Wednesday, September 12, 2007

Miss Y2K?

Step back in time to Ethiopia:

Amid clouds of incense and swathed in white robes, priests of Ethiopia's ancient Christian Orthodox Church yesterday chanted their last Mass ahead of today's new millennium.

The country's unique calendar runs almost eight years behind the West's Gregorian version, meaning that millions of people marked New Year's Eve 1999 last night.

Pilgrims gathered in the medieval capital, Lalibela, where 800-year-old monolithic churches are carved below ground out of the solid rock of a 8,500ft-high basalt plateau.

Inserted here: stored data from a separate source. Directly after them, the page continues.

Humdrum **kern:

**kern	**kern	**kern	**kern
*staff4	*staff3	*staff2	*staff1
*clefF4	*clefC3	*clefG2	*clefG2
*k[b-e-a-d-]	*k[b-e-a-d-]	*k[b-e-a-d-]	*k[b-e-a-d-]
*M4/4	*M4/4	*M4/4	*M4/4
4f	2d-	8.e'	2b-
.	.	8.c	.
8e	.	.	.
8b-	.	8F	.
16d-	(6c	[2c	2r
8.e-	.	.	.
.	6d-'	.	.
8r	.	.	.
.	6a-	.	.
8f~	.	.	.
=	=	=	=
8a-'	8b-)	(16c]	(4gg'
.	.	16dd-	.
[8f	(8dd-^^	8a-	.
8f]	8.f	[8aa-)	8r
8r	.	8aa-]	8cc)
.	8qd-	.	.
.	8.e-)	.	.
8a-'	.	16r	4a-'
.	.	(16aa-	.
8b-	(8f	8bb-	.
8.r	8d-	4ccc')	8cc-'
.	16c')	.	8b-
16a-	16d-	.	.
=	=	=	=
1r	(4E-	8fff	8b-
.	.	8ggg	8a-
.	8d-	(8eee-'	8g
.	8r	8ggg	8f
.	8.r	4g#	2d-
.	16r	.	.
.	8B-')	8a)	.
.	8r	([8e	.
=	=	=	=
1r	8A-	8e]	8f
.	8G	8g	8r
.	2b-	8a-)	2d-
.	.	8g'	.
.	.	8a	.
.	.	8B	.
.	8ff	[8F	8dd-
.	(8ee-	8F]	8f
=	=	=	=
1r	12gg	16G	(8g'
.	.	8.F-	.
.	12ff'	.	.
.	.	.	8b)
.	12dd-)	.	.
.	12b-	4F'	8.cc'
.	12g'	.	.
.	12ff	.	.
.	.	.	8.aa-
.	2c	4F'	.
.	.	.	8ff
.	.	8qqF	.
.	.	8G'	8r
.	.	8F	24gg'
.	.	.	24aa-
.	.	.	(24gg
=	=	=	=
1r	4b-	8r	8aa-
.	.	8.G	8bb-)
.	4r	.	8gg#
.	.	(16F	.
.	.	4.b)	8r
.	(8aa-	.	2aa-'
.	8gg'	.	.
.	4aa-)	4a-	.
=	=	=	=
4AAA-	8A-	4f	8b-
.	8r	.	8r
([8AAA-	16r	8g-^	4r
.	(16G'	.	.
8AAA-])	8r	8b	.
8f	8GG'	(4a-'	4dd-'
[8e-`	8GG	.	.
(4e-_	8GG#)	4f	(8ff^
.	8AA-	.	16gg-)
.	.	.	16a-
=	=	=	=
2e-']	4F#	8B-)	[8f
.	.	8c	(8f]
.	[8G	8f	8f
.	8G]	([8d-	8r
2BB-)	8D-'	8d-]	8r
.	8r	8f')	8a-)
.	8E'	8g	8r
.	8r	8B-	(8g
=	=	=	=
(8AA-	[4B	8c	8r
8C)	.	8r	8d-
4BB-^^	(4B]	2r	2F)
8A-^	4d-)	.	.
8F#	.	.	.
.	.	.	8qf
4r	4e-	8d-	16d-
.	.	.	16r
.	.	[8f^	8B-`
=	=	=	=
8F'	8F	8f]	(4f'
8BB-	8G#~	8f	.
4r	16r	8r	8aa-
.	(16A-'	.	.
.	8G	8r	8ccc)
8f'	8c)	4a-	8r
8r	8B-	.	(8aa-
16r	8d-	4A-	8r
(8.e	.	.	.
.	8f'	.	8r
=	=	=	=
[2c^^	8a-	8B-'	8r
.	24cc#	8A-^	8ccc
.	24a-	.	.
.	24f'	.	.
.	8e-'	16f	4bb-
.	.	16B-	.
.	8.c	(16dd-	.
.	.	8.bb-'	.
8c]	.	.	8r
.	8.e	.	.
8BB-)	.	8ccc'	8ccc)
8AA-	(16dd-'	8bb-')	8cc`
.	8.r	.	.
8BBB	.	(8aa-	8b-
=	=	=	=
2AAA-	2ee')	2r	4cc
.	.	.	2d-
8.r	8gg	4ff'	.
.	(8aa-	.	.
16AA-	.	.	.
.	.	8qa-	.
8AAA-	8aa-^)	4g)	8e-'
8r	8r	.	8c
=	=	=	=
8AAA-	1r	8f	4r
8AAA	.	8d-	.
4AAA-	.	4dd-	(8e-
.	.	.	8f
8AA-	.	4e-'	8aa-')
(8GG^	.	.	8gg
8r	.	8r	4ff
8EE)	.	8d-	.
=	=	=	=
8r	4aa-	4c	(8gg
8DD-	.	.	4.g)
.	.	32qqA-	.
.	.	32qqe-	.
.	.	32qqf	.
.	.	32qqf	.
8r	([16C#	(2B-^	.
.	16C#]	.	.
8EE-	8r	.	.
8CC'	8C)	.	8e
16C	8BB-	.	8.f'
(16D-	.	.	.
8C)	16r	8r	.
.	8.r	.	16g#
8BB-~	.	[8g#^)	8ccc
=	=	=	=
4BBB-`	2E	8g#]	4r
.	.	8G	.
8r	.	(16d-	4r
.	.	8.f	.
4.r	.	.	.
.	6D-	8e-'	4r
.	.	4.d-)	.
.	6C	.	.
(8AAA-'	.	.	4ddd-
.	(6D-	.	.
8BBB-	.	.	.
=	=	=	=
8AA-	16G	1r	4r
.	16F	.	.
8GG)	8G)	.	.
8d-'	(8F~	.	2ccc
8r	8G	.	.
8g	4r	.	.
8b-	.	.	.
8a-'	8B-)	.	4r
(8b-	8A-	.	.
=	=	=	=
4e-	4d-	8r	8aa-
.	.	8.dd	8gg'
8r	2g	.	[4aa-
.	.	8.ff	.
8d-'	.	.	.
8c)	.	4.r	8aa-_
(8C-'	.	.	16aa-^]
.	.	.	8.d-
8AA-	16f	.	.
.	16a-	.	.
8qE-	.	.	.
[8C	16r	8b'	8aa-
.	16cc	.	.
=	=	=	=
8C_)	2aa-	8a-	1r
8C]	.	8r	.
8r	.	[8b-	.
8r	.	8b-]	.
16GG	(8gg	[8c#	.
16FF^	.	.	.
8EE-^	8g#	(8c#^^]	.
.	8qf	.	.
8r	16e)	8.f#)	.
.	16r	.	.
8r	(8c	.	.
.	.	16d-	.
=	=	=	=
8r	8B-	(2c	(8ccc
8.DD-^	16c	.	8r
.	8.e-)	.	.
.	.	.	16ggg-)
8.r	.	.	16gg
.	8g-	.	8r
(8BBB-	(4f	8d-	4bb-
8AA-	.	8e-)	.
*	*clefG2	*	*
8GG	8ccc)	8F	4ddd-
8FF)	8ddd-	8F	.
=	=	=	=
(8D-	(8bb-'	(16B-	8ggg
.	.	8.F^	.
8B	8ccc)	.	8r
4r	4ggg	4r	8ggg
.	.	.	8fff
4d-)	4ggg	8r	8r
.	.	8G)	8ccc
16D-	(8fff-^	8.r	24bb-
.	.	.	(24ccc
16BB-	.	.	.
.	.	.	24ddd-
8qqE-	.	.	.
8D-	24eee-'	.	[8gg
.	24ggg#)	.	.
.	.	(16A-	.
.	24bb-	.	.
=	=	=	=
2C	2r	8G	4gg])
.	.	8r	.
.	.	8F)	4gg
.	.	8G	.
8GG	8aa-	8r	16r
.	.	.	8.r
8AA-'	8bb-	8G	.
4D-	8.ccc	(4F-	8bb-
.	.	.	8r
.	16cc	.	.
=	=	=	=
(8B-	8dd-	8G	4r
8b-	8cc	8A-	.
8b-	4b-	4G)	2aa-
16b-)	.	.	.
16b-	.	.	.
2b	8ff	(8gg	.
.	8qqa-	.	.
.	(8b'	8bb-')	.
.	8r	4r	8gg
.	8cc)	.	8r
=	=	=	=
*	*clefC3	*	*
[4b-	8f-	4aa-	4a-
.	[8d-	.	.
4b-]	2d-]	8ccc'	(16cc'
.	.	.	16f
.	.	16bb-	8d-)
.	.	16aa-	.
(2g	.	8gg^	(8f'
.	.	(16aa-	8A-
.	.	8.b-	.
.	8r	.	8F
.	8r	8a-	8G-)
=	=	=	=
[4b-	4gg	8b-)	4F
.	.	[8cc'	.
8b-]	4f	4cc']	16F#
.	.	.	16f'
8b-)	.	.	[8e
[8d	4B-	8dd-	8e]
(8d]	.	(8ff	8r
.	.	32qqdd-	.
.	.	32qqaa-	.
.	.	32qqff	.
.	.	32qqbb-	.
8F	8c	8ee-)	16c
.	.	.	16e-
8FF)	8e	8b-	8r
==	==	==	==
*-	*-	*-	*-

"We thank God that we are alive at this important time, when we can honour our ancestors and our Church and pray for another 1,000 years of worship," Aba Gebera Yesus, Archbishop of Lalibela, said.

....Ethiopia's tourism office proudly peppers hotels, restaurants and airport lounges with a colourful poster boasting the country's "13 months of sunshine".

Its unique Ge'ez calendar, based on the ancient Egyptian system, is seven years, nine months and 11 days behind the one adopted by Pope Gregory in 1582.

It also has 13 months per year - 12 of 30 days and a final month of five or six days depending on whether it is a leap year.

Locals joke that the word millennium in Amharic, the country's unique language, is "menem yellum", which translates as "there is nothing".